*TASK DIRECTIONS*. Can you rewrite the records from the start through the line containing "DESCRIPTION", swapping "санкций" for "ограничений" and keeping every other line as it is?

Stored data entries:
+++++
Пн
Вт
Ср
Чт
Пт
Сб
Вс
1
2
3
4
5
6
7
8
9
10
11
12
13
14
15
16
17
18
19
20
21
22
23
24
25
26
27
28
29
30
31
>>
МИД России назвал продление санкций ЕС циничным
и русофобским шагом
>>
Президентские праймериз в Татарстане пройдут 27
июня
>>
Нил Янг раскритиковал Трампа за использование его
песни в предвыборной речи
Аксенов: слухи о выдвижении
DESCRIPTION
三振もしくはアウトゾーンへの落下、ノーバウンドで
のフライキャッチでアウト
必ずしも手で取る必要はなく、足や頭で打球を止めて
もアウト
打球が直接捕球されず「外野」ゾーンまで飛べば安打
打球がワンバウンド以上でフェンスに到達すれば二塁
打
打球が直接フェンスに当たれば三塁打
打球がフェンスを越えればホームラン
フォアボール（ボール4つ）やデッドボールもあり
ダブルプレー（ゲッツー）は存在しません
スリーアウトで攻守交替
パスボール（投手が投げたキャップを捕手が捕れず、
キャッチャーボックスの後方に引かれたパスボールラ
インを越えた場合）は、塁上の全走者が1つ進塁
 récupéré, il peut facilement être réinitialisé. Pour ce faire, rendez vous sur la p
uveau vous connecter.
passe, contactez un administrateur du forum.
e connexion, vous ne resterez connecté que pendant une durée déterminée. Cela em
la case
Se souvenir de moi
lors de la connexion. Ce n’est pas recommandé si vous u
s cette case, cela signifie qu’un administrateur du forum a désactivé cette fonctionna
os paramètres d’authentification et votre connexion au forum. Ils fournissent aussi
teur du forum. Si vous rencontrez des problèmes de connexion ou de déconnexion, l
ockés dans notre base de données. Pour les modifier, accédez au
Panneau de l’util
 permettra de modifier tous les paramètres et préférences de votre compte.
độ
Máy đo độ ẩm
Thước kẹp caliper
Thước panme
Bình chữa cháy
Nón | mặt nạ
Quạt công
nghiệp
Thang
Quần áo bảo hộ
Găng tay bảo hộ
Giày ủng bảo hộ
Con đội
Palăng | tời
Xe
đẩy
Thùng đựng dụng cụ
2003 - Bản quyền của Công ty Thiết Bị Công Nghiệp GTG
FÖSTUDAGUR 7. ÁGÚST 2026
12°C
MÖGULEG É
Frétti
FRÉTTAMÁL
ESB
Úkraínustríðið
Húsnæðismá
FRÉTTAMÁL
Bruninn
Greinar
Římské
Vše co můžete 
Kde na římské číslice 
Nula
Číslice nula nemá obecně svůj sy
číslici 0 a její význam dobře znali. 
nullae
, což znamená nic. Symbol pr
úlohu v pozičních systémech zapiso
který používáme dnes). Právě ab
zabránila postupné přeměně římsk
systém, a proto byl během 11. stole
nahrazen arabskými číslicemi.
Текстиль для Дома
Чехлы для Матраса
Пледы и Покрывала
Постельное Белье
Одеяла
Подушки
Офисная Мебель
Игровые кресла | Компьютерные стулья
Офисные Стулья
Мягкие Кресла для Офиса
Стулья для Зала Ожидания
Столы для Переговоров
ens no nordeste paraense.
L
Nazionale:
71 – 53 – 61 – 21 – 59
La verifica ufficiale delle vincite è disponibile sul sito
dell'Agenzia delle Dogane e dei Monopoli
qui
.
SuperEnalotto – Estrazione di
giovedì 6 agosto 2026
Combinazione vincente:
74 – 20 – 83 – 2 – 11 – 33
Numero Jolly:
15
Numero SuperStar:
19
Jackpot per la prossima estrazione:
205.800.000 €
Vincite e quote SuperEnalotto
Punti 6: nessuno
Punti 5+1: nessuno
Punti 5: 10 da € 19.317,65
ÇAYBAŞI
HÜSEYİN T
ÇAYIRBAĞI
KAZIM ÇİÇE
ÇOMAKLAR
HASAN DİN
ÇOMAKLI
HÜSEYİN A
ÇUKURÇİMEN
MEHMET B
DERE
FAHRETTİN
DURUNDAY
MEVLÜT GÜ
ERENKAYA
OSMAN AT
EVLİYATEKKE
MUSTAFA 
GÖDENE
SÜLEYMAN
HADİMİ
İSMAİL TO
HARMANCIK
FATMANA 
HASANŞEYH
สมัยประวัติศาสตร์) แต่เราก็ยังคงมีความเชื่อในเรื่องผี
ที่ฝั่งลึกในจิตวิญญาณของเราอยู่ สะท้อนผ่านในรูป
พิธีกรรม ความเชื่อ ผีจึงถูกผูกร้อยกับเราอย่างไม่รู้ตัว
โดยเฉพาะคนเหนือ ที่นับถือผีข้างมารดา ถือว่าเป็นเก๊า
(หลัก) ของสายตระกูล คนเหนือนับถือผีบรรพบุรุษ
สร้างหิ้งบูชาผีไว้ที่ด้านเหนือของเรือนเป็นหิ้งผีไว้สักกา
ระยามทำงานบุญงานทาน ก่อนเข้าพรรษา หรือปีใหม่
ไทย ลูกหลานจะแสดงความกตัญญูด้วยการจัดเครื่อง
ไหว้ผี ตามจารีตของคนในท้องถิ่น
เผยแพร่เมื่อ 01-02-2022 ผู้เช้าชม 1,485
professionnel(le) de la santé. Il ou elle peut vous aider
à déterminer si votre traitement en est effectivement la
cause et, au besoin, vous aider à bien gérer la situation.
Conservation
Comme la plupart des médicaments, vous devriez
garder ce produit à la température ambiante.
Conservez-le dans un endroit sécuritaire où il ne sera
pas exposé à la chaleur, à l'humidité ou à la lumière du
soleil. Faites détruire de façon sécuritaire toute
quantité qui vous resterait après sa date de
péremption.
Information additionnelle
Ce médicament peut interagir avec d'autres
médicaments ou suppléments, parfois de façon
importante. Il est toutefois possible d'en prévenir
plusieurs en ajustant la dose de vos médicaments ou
+++++
*COMPLETED EXERCISE*.
Пн
Вт
Ср
Чт
Пт
Сб
Вс
1
2
3
4
5
6
7
8
9
10
11
12
13
14
15
16
17
18
19
20
21
22
23
24
25
26
27
28
29
30
31
>>
МИД России назвал продление ограничений ЕС циничным
и русофобским шагом
>>
Президентские праймериз в Татарстане пройдут 27
июня
>>
Нил Янг раскритиковал Трампа за использование его
песни в предвыборной речи
Аксенов: слухи о выдвижении
DESCRIPTION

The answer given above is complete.